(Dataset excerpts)
----------------------------------------
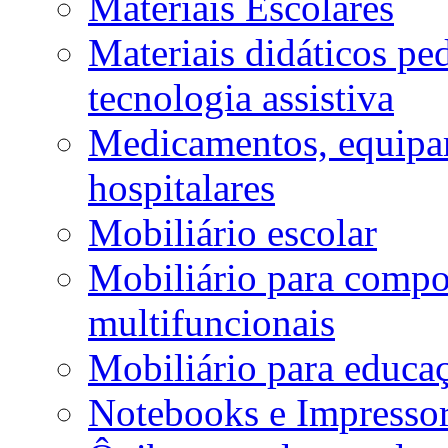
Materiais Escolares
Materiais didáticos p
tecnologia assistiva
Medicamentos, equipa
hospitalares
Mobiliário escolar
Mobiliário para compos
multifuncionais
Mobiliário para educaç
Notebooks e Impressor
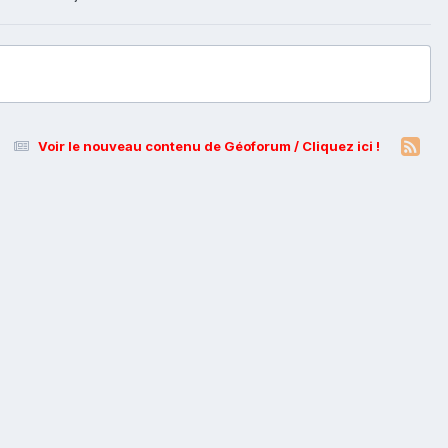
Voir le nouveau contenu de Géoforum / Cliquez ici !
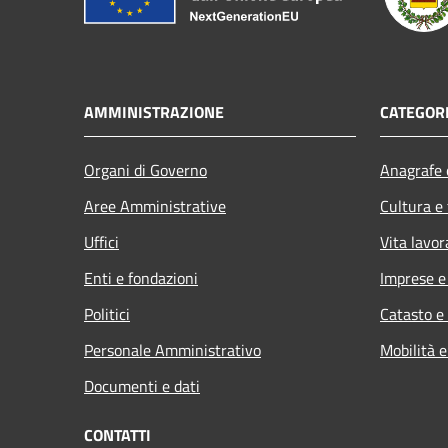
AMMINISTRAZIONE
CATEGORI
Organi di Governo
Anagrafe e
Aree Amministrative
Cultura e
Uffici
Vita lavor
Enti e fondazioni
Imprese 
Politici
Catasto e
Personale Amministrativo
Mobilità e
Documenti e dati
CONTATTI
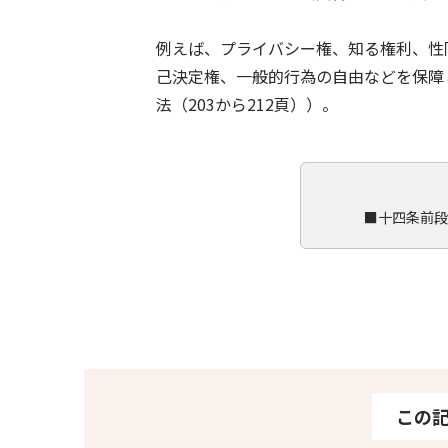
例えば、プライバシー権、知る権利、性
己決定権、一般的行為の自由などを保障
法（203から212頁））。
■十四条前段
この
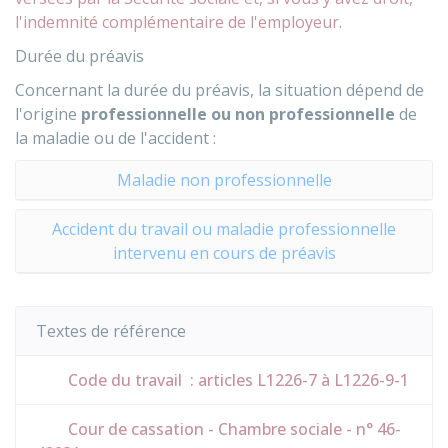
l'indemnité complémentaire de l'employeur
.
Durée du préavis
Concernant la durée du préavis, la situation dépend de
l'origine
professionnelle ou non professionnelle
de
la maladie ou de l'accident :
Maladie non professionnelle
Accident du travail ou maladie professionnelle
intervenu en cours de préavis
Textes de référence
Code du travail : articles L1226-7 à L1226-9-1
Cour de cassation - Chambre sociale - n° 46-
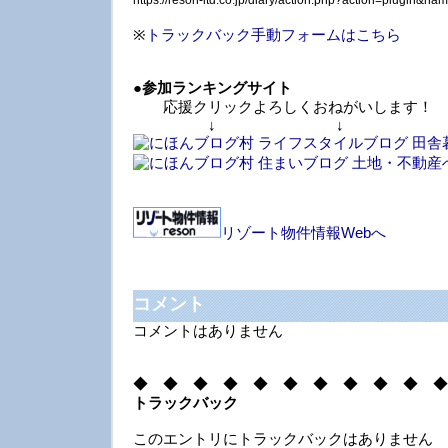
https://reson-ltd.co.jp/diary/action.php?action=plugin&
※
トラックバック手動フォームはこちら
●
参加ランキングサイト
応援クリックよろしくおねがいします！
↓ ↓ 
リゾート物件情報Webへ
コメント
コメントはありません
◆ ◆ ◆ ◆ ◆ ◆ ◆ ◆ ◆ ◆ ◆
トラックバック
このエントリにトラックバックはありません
----------------------------------------
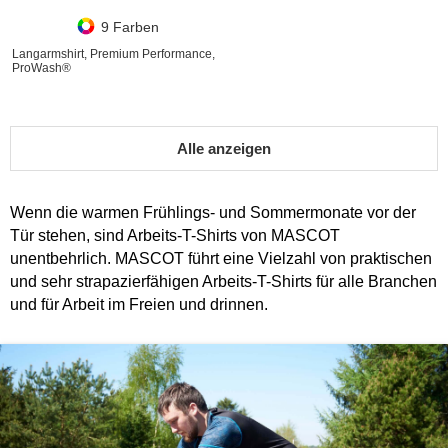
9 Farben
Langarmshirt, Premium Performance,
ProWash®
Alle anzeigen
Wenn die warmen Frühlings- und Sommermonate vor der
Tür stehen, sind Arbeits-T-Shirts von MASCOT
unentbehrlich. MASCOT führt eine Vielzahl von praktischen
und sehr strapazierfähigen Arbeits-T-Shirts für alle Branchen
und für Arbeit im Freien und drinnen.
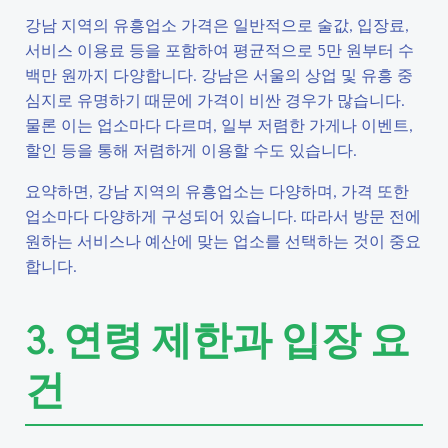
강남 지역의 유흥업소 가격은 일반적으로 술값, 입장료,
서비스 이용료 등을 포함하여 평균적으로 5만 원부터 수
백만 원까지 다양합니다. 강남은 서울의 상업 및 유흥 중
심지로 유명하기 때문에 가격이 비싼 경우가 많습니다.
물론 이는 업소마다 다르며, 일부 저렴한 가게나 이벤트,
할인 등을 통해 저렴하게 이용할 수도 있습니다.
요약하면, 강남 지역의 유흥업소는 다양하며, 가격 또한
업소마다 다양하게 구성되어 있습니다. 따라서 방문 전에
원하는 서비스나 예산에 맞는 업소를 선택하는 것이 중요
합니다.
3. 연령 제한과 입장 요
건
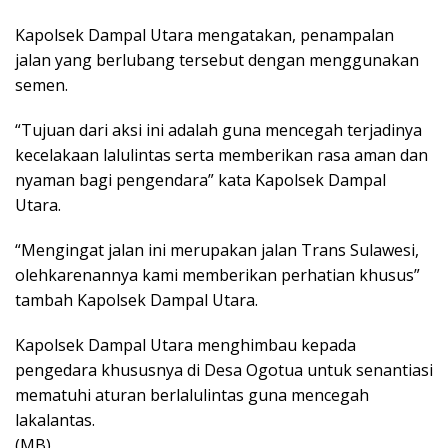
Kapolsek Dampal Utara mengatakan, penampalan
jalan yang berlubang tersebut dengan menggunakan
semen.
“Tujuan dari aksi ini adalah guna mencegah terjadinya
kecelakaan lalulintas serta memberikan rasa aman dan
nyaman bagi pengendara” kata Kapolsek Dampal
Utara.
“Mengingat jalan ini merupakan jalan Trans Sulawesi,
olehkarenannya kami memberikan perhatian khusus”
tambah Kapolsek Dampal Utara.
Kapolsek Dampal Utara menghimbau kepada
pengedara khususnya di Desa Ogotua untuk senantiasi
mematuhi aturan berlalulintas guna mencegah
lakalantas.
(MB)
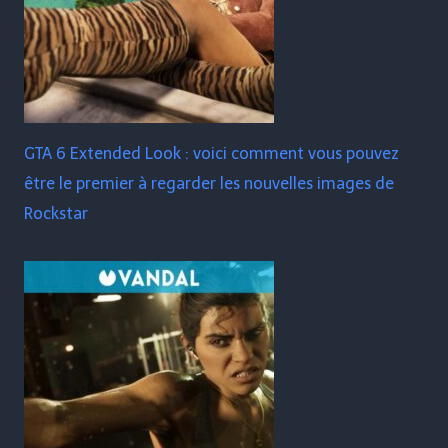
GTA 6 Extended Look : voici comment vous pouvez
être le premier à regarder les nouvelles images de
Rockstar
----------------------------------------
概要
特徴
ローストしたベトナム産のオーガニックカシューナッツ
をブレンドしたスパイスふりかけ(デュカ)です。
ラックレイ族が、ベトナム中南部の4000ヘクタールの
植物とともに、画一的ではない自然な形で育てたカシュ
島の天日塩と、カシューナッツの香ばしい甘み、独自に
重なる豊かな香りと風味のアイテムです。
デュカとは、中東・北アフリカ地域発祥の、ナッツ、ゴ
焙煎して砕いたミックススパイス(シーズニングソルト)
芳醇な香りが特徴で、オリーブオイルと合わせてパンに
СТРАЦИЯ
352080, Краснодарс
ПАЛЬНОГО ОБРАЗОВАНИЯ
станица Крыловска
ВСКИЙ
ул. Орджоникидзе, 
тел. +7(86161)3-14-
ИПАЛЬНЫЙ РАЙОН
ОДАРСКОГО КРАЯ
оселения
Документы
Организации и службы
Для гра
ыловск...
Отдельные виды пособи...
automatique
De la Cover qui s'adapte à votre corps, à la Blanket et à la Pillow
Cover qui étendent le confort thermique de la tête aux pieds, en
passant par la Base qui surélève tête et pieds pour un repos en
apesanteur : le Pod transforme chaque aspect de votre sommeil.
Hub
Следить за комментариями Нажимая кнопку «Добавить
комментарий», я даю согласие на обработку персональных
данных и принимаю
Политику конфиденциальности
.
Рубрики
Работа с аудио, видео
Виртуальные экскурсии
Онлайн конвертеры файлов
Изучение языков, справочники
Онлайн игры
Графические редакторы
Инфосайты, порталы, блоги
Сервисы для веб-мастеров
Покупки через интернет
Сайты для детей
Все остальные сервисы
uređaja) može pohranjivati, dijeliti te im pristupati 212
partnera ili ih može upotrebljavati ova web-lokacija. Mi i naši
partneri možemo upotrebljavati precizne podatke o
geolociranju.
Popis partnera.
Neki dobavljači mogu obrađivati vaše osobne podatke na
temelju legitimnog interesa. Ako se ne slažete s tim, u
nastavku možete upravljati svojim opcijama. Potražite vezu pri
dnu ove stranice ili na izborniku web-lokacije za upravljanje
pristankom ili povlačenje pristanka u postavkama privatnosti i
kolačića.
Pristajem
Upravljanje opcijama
----------------------------------------
THE PROBLEM:
Report every line in the data above that contains the string "podatke", treating uppercase and lowercase as different.

ANSWER FOR THIS EXERCISE:
partneri možemo upotrebljavati precizne podatke o
Neki dobavljači mogu obrađivati vaše osobne podatke na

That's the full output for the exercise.